● What to produce
Whenever a line of the records below contains the word "thumb", copy that line.

● Source records

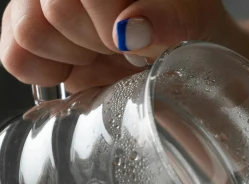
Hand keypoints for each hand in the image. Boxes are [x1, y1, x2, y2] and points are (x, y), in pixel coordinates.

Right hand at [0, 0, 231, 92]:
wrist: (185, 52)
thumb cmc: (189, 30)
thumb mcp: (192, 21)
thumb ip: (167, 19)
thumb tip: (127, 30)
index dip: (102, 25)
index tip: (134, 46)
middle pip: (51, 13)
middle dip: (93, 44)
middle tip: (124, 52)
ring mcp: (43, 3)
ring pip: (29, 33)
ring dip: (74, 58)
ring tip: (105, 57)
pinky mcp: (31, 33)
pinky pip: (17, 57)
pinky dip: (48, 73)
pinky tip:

● Answer to this problem
thumb cmc: (189, 30)
thumb mcp: (192, 21)
thumb ip: (167, 19)
thumb tip: (127, 30)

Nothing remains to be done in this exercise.